When she turns back toward me, determination shines across her face.

“We could make them believe Brodie and Mairenn are haunting us.”

Silence settles over the kitchen while the idea takes shape inside my head.

“When do we start?” I finally ask.

“Tonight, if you want. Or tomorrow.”

“Tonight.”

She sits back down.

I lift my mug.

Outside, Ragnar reappears at the corner of the wall.

Hamish sees him.

He presses his head against the cold glass and remains perfectly still.

I decide not to waste time trying to understand whatever is happening between those two animals.

In the end, the McGregors always reach the same conclusion:

Hamish and Ragnar operate according to a logic that even logic itself cannot understand.

Sometimes surrender is the healthiest option.

When it comes to those sheep, it’s practically a matter of mental health.

I turn my attention back to Clementine.

“We’re going to need a really good story.”

“What kind?”

“Something the village can claim as its own. A date. An object. Maybe even a room in the manor.”

Clementine thinks for a moment, slowly turning her mug between her hands.

“There’s a room at the end of the upstairs hallway. The door’s been stuck since I arrived. I called a locksmith, and he said the lock had rusted from the inside.”

I stare at her.

“And you didn’t think that was interesting?”

“I thought it sounded like a locksmith problem,” she replies.

I set down my coffee and look at her with that feeling I sometimes get when marketing a property—the sudden certainty that I’ve found the perfect angle without even trying.

“We have our legend.”

She frowns slightly.

“I’m not sure I love the idea of a mysterious room becoming a tourist attraction.”

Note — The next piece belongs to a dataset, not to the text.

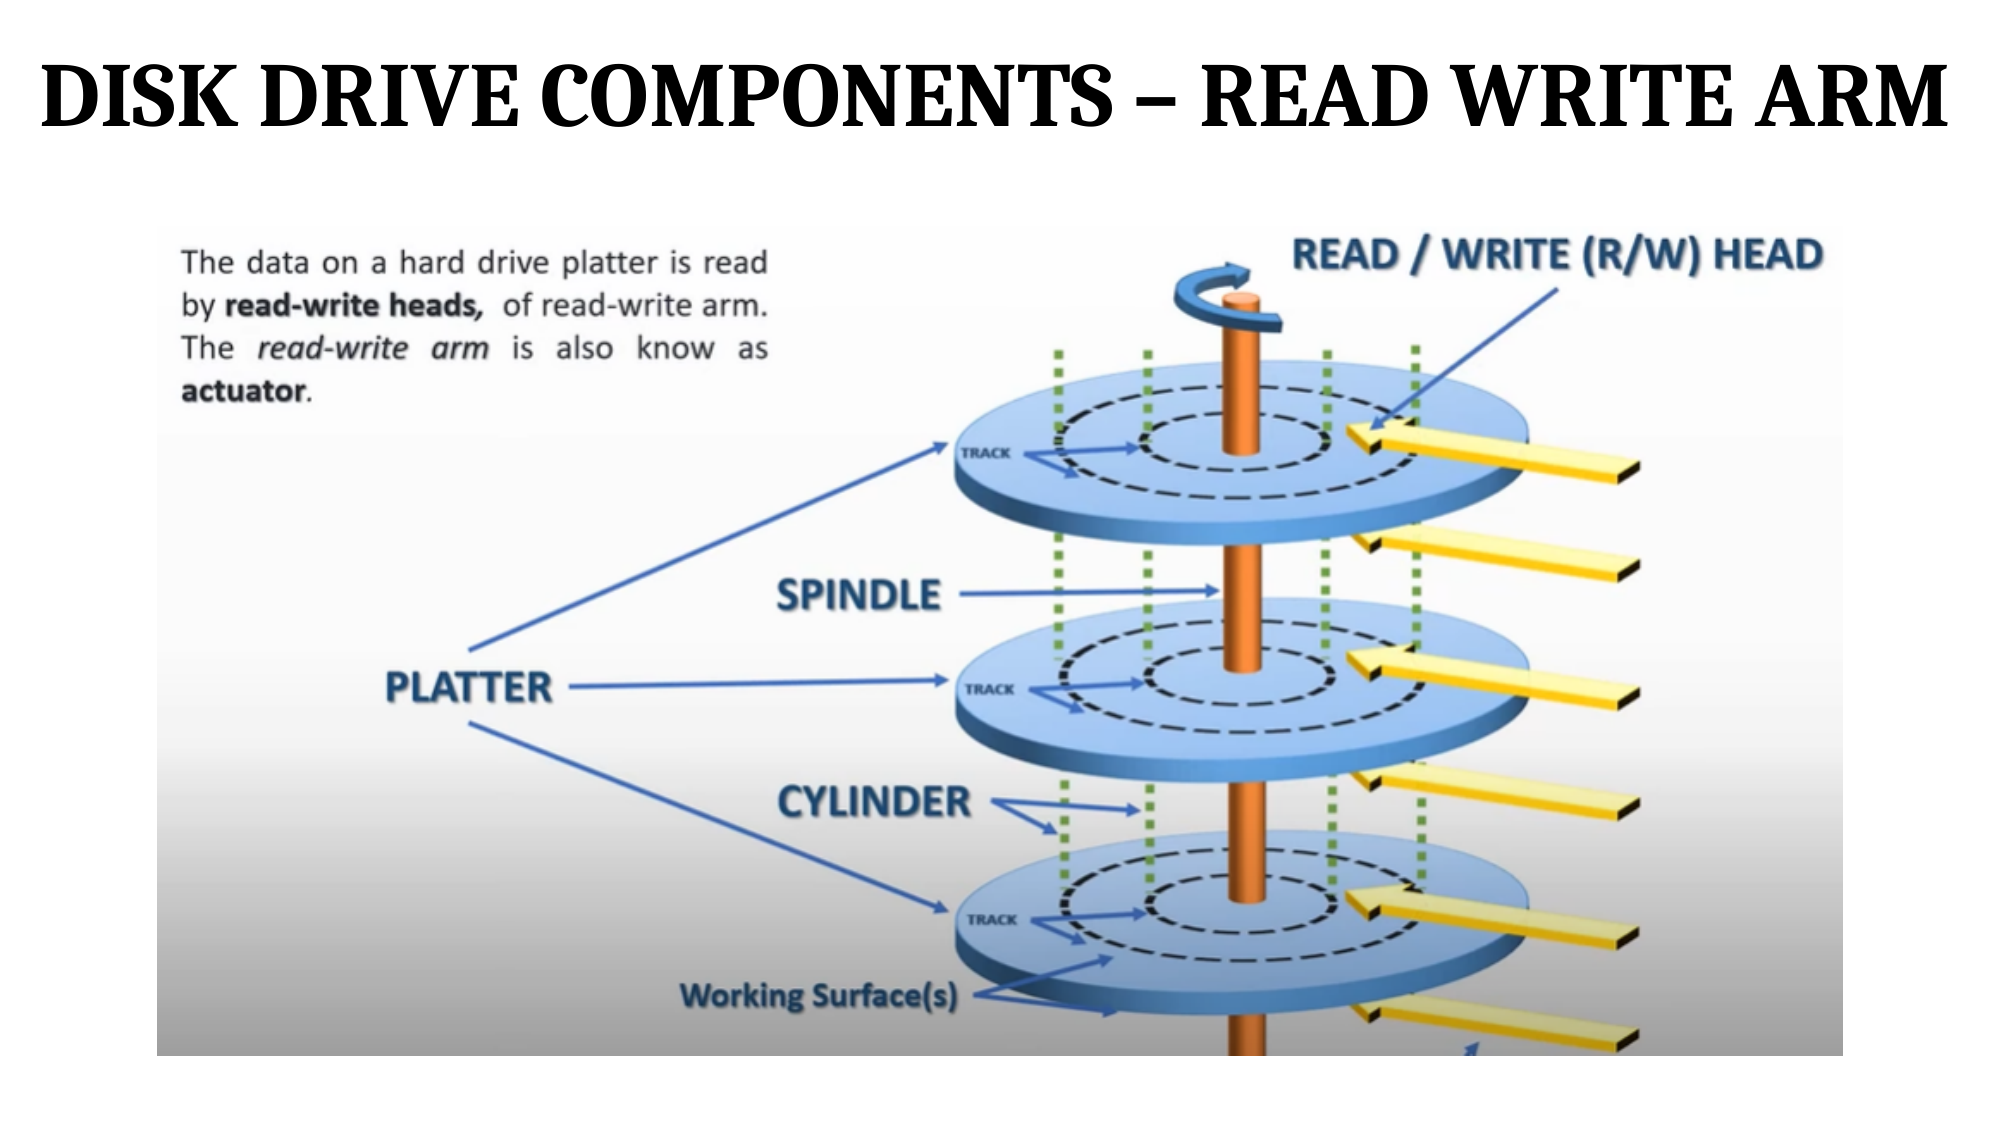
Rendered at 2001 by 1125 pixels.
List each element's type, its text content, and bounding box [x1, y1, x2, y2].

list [157, 226, 1843, 1056]
title DISK DRIVE COMPONENTS – READ WRITE ARM [23, 31, 1969, 162]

“Not an attraction. A mystery. Mysteries don’t attract tourists. They create the best stories.”

She gives me a look I’m beginning to recognize.

It says:

You’re a little crazy, but I’m not ready to throw you out yet.

“I’ll come back at seven tonight,” I say, standing. “I’ll bring dinner.”

“You don’t have to do that.”

“No. But my grandmother taught me never to show up at someone’s house empty-handed. And if she found out I was eating dinner here without bringing anything... my life would effectively be over.”

“Cameron, I wasn’t talking about the food.”

“I know.”

Despite herself, she smiles.

It’s small.

Quick.

Almost involuntary.

But it’s exactly the kind of smile that’s going to stay with me all day.